Try it: Pull out each line in the records that contains the word "planen".

Entries supplied:
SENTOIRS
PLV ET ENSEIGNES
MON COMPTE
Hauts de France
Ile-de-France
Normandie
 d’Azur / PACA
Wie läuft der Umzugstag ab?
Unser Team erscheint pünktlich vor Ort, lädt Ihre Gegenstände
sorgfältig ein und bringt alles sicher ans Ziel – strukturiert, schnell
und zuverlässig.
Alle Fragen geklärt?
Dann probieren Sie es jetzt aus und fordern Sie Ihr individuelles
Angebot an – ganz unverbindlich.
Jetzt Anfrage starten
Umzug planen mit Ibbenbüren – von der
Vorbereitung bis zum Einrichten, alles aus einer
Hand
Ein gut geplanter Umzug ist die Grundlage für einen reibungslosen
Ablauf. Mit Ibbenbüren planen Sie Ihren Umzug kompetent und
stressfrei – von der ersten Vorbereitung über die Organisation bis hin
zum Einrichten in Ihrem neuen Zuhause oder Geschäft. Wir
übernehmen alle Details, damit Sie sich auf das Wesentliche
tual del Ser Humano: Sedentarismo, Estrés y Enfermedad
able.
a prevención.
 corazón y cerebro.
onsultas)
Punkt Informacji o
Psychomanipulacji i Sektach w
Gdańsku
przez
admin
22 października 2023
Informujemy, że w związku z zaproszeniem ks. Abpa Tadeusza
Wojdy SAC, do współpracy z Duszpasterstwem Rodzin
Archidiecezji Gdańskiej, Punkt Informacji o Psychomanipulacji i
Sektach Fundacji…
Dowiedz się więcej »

--

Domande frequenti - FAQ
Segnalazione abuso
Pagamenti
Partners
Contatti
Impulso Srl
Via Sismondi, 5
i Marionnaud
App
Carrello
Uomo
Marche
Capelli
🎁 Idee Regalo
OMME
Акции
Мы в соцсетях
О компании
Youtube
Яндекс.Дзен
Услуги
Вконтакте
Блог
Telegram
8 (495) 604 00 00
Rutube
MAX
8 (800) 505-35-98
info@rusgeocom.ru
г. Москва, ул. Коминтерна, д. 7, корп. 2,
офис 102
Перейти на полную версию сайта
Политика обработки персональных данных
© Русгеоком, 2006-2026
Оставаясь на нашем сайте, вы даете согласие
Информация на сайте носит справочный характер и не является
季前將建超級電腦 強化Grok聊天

Solution to the problem:
Umzug planen mit Ibbenbüren – von der
Ablauf. Mit Ibbenbüren planen Sie Ihren Umzug kompetent und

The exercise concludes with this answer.